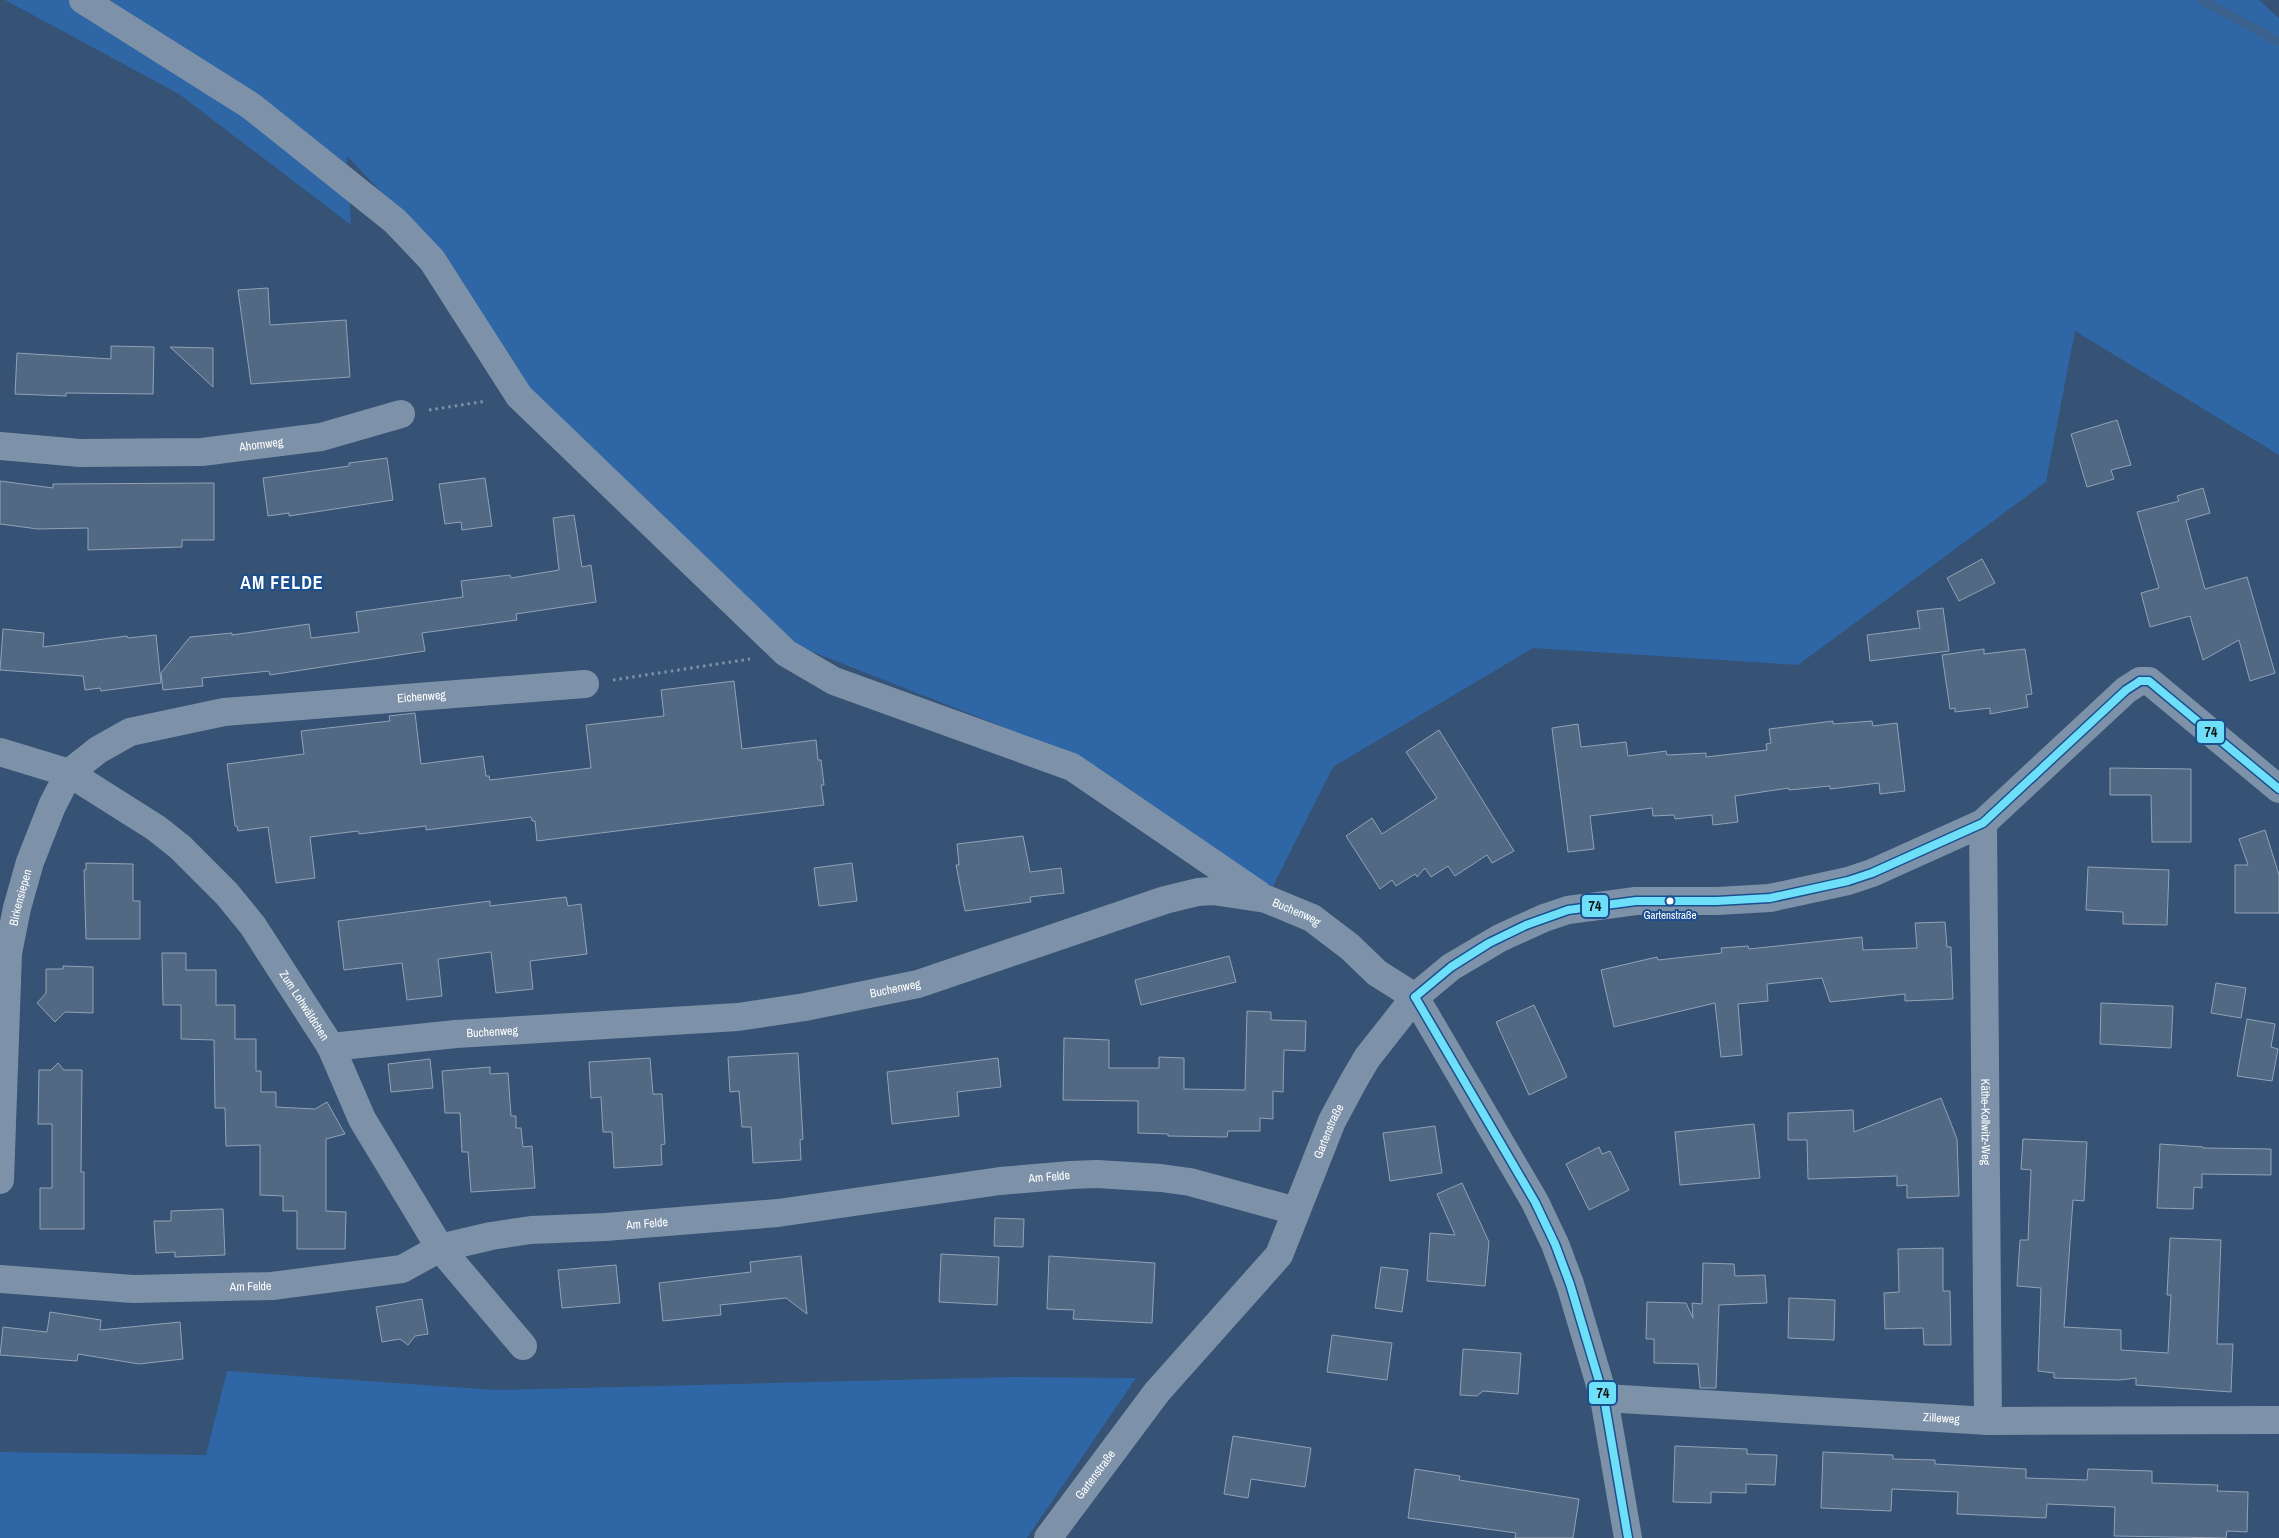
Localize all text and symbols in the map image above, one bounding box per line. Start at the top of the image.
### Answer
street label: Ahornweg [237,434,285,455]
district label: AM FELDE [240,570,324,595]
street label: Eichenweg [397,687,447,707]
line badge: 74 [2196,720,2225,744]
text: 74 [2205,723,2218,741]
street label: Birkensiepen [6,867,36,927]
street label: Buchenweg [1270,894,1325,930]
line badge: 74 [1581,894,1609,918]
marker: Gartenstraße [1665,896,1675,906]
text: 74 [1589,897,1602,915]
place label: Gartenstraße [1643,908,1697,922]
street label: Zum Lohwäldchen [276,967,333,1044]
street label: Buchenweg [868,976,923,1002]
street label: Buchenweg [466,1022,519,1041]
street label: Käthe-Kollwitz-Weg [1977,1079,1994,1166]
street label: Gartenstraße [1310,1101,1348,1161]
street label: Am Felde [1027,1167,1071,1187]
street label: Am Felde [625,1214,668,1233]
street label: Am Felde [229,1278,272,1295]
line badge: 74 [1588,1381,1617,1405]
text: 74 [1597,1384,1610,1402]
street label: Zilleweg [1923,1409,1961,1427]
street label: Gartenstraße [1071,1447,1119,1503]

===============

If a line holds a picture, skip the picture and transcribe the rest of the material exactly.

Localize all text and symbols in the map image above, one bounding box per line. Start at the top of the image.
### Answer
street label: Ahornweg [237,434,285,455]
district label: AM FELDE [240,570,324,595]
street label: Eichenweg [397,687,447,707]
line badge: 74 [2196,720,2225,744]
text: 74 [2205,723,2218,741]
street label: Birkensiepen [6,867,36,927]
street label: Buchenweg [1270,894,1325,930]
line badge: 74 [1581,894,1609,918]
marker: Gartenstraße [1665,896,1675,906]
text: 74 [1589,897,1602,915]
place label: Gartenstraße [1643,908,1697,922]
street label: Zum Lohwäldchen [276,967,333,1044]
street label: Buchenweg [868,976,923,1002]
street label: Buchenweg [466,1022,519,1041]
street label: Käthe-Kollwitz-Weg [1977,1079,1994,1166]
street label: Gartenstraße [1310,1101,1348,1161]
street label: Am Felde [1027,1167,1071,1187]
street label: Am Felde [625,1214,668,1233]
street label: Am Felde [229,1278,272,1295]
line badge: 74 [1588,1381,1617,1405]
text: 74 [1597,1384,1610,1402]
street label: Zilleweg [1923,1409,1961,1427]
street label: Gartenstraße [1071,1447,1119,1503]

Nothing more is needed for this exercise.